Le pire est toujours pour moi la critique incessante de nos institutions qui ne feraient rien alors que les Confrères sont condamnés à mort avec cette crise sanitaire précédée de la grève, qu’ils agoniseront dans quelques jours, la facture de cotisation du CNB dans une main et le prélèvement de la CNBF dans l’autre.
Le meilleur, c’est une certaine confraternité et des petites formations délivrées gratuitement en facebook live par des confrères sérieux et passionnés par leur métier.
J’ouvre d’ailleurs un replay d’une formation sur la sécurité informatique mais me rends compte que je ne pourrai pas le visionner.
Je retourne à mes dictées, prépare leurs envois et adresse un troisième mail au service technique du site « activité partielle », mon compte est bloqué, je ne peux y accéder, le site activité partielle est en surmenage…
Je rédige un mail à mon Banquier pour connaître les documents nécessaires pour le prêt garanti par l’Etat, il faut prendre les devants pour ne pas finir à terre, piétiné par le méchant CNB et la fourbe CNBF tous les deux ricanants sournoisement, heureux de ma déchéance.
Les conclusions ce sera pour demain, il est tard.
01H00, Morphée m’attend, il est toujours au rendez-vous, j’ai un bon sommeil, cela ne change pas.
07H30 « Maman…habillé »
08h30 : « On joue à doudou parle »
9H00 : Petit déjeuner, petit tour sur les groupes WhatsApp à l’origine, des groupes mis en place pour communiquer durant la grève, qui sont recyclés en groupe de solidarité durant la crise. Un petit tour sur Twitter.
Pleurs… « Tombée moi », un bisou, un câlin et ça repart pour une course rieuse dans la maison, sur la terrasse et le jardin ensoleillé.

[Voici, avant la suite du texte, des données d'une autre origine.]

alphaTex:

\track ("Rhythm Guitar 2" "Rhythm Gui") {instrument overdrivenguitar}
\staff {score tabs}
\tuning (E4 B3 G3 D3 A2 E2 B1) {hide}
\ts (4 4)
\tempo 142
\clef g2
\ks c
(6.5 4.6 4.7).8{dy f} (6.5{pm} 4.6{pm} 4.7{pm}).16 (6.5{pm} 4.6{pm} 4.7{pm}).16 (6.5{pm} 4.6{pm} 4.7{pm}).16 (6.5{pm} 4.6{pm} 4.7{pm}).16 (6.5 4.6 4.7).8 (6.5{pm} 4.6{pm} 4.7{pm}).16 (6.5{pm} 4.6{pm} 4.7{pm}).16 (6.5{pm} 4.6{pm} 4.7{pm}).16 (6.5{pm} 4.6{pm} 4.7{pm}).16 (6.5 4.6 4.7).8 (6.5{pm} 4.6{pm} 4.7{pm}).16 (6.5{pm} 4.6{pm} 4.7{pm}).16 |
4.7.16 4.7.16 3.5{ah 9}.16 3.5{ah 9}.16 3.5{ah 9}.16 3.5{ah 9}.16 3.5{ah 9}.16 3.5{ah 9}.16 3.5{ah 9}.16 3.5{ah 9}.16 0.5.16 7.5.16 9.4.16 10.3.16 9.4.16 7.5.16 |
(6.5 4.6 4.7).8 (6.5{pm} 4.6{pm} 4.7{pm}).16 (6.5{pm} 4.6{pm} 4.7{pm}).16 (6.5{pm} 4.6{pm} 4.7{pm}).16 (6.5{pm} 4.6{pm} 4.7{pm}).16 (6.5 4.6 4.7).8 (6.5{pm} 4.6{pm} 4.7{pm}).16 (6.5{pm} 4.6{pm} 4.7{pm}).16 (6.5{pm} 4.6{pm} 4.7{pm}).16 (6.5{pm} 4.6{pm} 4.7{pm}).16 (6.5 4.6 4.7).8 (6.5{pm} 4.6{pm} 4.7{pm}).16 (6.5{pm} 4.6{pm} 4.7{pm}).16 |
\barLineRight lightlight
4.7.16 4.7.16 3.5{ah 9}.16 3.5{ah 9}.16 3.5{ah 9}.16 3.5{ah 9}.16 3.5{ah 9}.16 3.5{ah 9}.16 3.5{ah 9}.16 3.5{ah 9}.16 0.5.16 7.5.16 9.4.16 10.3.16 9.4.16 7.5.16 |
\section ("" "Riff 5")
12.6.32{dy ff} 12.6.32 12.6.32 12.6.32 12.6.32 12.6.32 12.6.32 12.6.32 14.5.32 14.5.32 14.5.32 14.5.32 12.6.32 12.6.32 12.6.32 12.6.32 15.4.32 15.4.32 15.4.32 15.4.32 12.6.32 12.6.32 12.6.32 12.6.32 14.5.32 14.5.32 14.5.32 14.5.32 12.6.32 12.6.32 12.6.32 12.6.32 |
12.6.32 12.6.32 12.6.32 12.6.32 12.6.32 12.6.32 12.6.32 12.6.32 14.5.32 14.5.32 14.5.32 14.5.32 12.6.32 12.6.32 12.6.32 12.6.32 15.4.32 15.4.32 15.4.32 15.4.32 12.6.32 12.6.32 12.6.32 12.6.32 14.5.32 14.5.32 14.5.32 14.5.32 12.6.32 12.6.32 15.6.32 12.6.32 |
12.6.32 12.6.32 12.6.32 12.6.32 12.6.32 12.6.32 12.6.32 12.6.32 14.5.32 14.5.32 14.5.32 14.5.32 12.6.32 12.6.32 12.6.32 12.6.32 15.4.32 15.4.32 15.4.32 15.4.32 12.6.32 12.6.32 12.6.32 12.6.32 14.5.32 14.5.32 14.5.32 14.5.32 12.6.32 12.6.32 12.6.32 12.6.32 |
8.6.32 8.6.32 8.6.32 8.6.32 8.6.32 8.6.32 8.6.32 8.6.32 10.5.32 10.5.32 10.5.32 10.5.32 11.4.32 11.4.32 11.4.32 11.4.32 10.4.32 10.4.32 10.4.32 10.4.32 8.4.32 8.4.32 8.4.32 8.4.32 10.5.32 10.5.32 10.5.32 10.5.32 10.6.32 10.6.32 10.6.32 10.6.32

10h00 petit tour sur la plateforme vidéos que j’ai crée et je note les projets de vidéos que j’ambitionne, ils sont nombreux, je sais que l’ambition est grande et qu’il existe une réalité, le temps n’est pas extensible pour une avocate confinée avec une enfant de deux ans et demi.

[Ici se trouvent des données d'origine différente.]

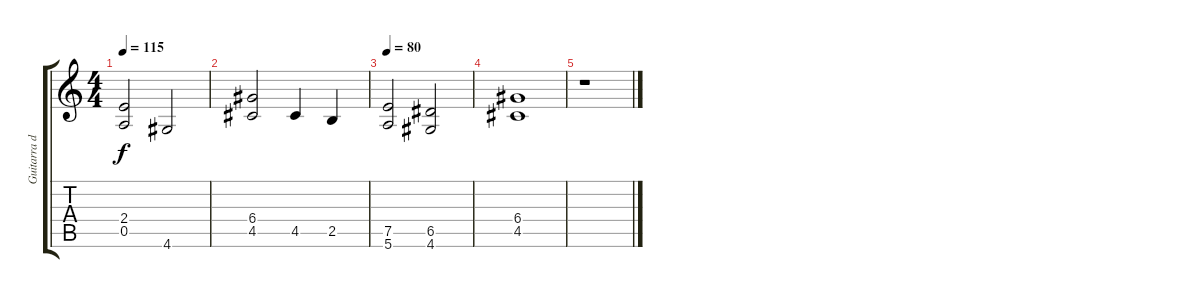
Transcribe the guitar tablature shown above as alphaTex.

\track ("Guitarra dist-solo" "Guitarra d") {instrument acousticguitarsteel}
\staff {score tabs}
\tuning (E4 B3 G3 D3 A2 E2) {hide}
\ts (4 4)
\tempo 115
\clef g2
\ks c
(2.4 0.5).2{dy f} 4.6.2 |
(6.4 4.5).2 4.5.4 2.5.4 |
\tempo 80
(7.5 5.6).2 (6.5 4.6).2 |
(6.4 4.5).1 |
r.1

La matinée passe vite : appel de mon assistante, appel des amis, appel de la famille, parfois appel d’un client prévenu que l’appel est effectué en présence d’une collègue de travail un peu spéciale.
13h30 « Lis pas de câlins »
Le Hérisson qui se demande pourquoi moi j’ai jamais de câlins, en ce moment pour la justice ce serait plutôt mais pourquoi les juges, les greffiers, les avocats, ne sont pas chouchoutés par la garde des sceaux, pourquoi nous, on a pas de masques pour pouvoir assurer la continuité de la justice ?

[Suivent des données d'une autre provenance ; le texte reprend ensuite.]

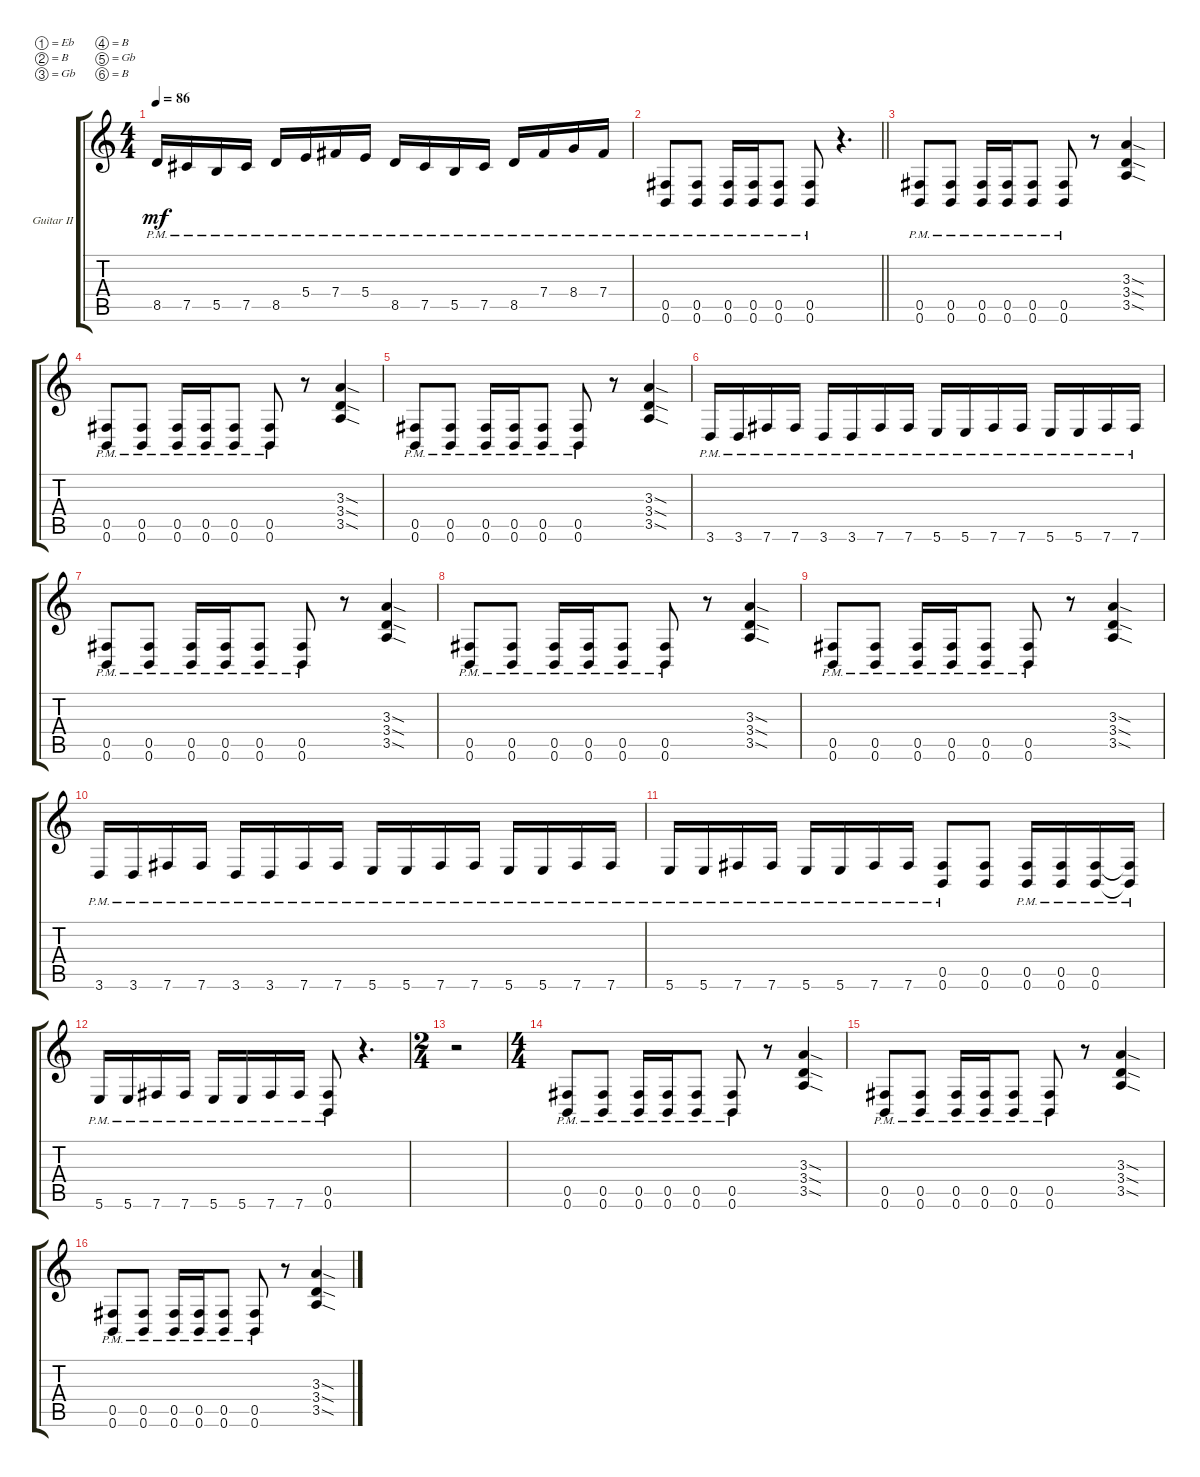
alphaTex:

\defaultSystemsLayout 4
\bracketExtendMode groupsimilarinstruments
\firstSystemTrackNameOrientation horizontal
\otherSystemsTrackNameOrientation horizontal
\track ("Guitar II" "Guitar II") {instrument distortionguitar}
\staff {score tabs}
\tuning (Eb4 B3 Gb3 B2 Gb2 B1)
\ts (4 4)
\tempo 86
\clef g2
\scale
0.333333
\ks c
8.5{pm}.16{dy mf} 7.5{pm}.16 5.5{pm}.16 7.5{pm}.16 8.5{pm}.16 5.4{pm}.16 7.4{pm}.16 5.4{pm}.16 8.5{pm}.16 7.5{pm}.16 5.5{pm}.16 7.5{pm}.16 8.5{pm}.16 7.4{pm}.16 8.4{pm}.16 7.4{pm}.16 |
\scale
0.333333
\barLineRight lightlight
(0.6{pm} 0.5{pm}).8 (0.6{pm} 0.5{pm}).8 (0.6{pm} 0.5{pm}).16 (0.6{pm} 0.5{pm}).16 (0.6{pm} 0.5{pm}).8 (0.6{pm} 0.5{pm}).8 r.4{d} |
\scale
0.333333 (0.6{pm} 0.5{pm}).8 (0.6{pm} 0.5{pm}).8 (0.6{pm} 0.5{pm}).16 (0.6{pm} 0.5{pm}).16 (0.6{pm} 0.5{pm}).8 (0.6{pm} 0.5{pm}).8 r.8 (3.5{sod} 3.4{sod} 3.3{sod}).4 |
\scale
0.333333 (0.6{pm} 0.5{pm}).8 (0.6{pm} 0.5{pm}).8 (0.6{pm} 0.5{pm}).16 (0.6{pm} 0.5{pm}).16 (0.6{pm} 0.5{pm}).8 (0.6{pm} 0.5{pm}).8 r.8 (3.5{sod} 3.4{sod} 3.3{sod}).4 |
\scale
0.333333 (0.6{pm} 0.5{pm}).8 (0.6{pm} 0.5{pm}).8 (0.6{pm} 0.5{pm}).16 (0.6{pm} 0.5{pm}).16 (0.6{pm} 0.5{pm}).8 (0.6{pm} 0.5{pm}).8 r.8 (3.5{sod} 3.4{sod} 3.3{sod}).4 |
\scale
0.333333 3.6{pm}.16 3.6{pm}.16 7.6{pm}.16 7.6{pm}.16 3.6{pm}.16 3.6{pm}.16 7.6{pm}.16 7.6{pm}.16 5.6{pm}.16 5.6{pm}.16 7.6{pm}.16 7.6{pm}.16 5.6{pm}.16 5.6{pm}.16 7.6{pm}.16 7.6{pm}.16 |
\scale
0.333333 (0.6{pm} 0.5{pm}).8 (0.6{pm} 0.5{pm}).8 (0.6{pm} 0.5{pm}).16 (0.6{pm} 0.5{pm}).16 (0.6{pm} 0.5{pm}).8 (0.6{pm} 0.5{pm}).8 r.8 (3.5{sod} 3.4{sod} 3.3{sod}).4 |
\scale
0.333333 (0.6{pm} 0.5{pm}).8 (0.6{pm} 0.5{pm}).8 (0.6{pm} 0.5{pm}).16 (0.6{pm} 0.5{pm}).16 (0.6{pm} 0.5{pm}).8 (0.6{pm} 0.5{pm}).8 r.8 (3.5{sod} 3.4{sod} 3.3{sod}).4 |
\scale
0.333333 (0.6{pm} 0.5{pm}).8 (0.6{pm} 0.5{pm}).8 (0.6{pm} 0.5{pm}).16 (0.6{pm} 0.5{pm}).16 (0.6{pm} 0.5{pm}).8 (0.6{pm} 0.5{pm}).8 r.8 (3.5{sod} 3.4{sod} 3.3{sod}).4 |
\scale
0.333333 3.6{pm}.16 3.6{pm}.16 7.6{pm}.16 7.6{pm}.16 3.6{pm}.16 3.6{pm}.16 7.6{pm}.16 7.6{pm}.16 5.6{pm}.16 5.6{pm}.16 7.6{pm}.16 7.6{pm}.16 5.6{pm}.16 5.6{pm}.16 7.6{pm}.16 7.6{pm}.16 |
\scale
0.333333 5.6{pm}.16 5.6{pm}.16 7.6{pm}.16 7.6{pm}.16 5.6{pm}.16 5.6{pm}.16 7.6{pm}.16 7.6{pm}.16 (0.6{pm} 0.5{pm}).8 (0.6 0.5).8 (0.5{pm} 0.6{pm}).16 (0.5{pm} 0.6{pm}).16 (0.5{pm} 0.6{pm}).16 (0.6{pm t} 0.5{pm t}).16 |
\scale
0.209459 5.6{pm}.16 5.6{pm}.16 7.6{pm}.16 7.6{pm}.16 5.6{pm}.16 5.6{pm}.16 7.6{pm}.16 7.6{pm}.16 (0.5{pm} 0.6{pm}).8 r.4{d} |
\ts (2 4)
\scale
0.39527 r.2 |
\ts (4 4)
\scale
0.39527 (0.6{pm} 0.5{pm}).8 (0.6{pm} 0.5{pm}).8 (0.6{pm} 0.5{pm}).16 (0.6{pm} 0.5{pm}).16 (0.6{pm} 0.5{pm}).8 (0.6{pm} 0.5{pm}).8 r.8 (3.5{sod} 3.4{sod} 3.3{sod}).4 |
\scale
0.333333 (0.6{pm} 0.5{pm}).8 (0.6{pm} 0.5{pm}).8 (0.6{pm} 0.5{pm}).16 (0.6{pm} 0.5{pm}).16 (0.6{pm} 0.5{pm}).8 (0.6{pm} 0.5{pm}).8 r.8 (3.5{sod} 3.4{sod} 3.3{sod}).4 |
\scale
0.333333 (0.6{pm} 0.5{pm}).8 (0.6{pm} 0.5{pm}).8 (0.6{pm} 0.5{pm}).16 (0.6{pm} 0.5{pm}).16 (0.6{pm} 0.5{pm}).8 (0.6{pm} 0.5{pm}).8 r.8 (3.5{sod} 3.4{sod} 3.3{sod}).4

Je prends connaissance sur Twitter que le CNB a réussi à obtenir les IJ pour garde d’enfants.
Je ne les demanderai pas, je travaille tant bien que mal. Je me dis que ça devrait satisfaire les plus insatisfaits ou insatisfaites même si je ne doute pas que la question d’après sera quand est-ce que l’on percevra les IJ, que fait le CNB ?
14h00 Visio avec les membres du bureau du SAF Bordeaux, on fait un zoom sur l’état de des juridictions bordelaises, le principe de la continuité de la justice, les difficultés financières que nous rencontrons. Cela fait du bien de voir les amis du syndicat même si c’est en visio avec les bugs habituels (déconnexion, plus de son, tout le monde qui parle en même temps).
15h30 « C’est qui…maman »
Fin de la sieste, et un petit épisode de « Chip et Patate », au diable Boris Cyrulnik.
« Bon je pense que la réunion est terminée, je vais essayer d’adresser une newsletter du confinement aux confrères sympathisants »
L’air de Chip et Patate ne me quitte pas, dans le bain, le repas du soir…
Mes nouveaux amis sont une petite chienne et son doudou souris.
« Applaudir les malades maman »
« oui on va applaudir tous ces malades mon cœur ».
Je souris et retourne au chevet de la Justice.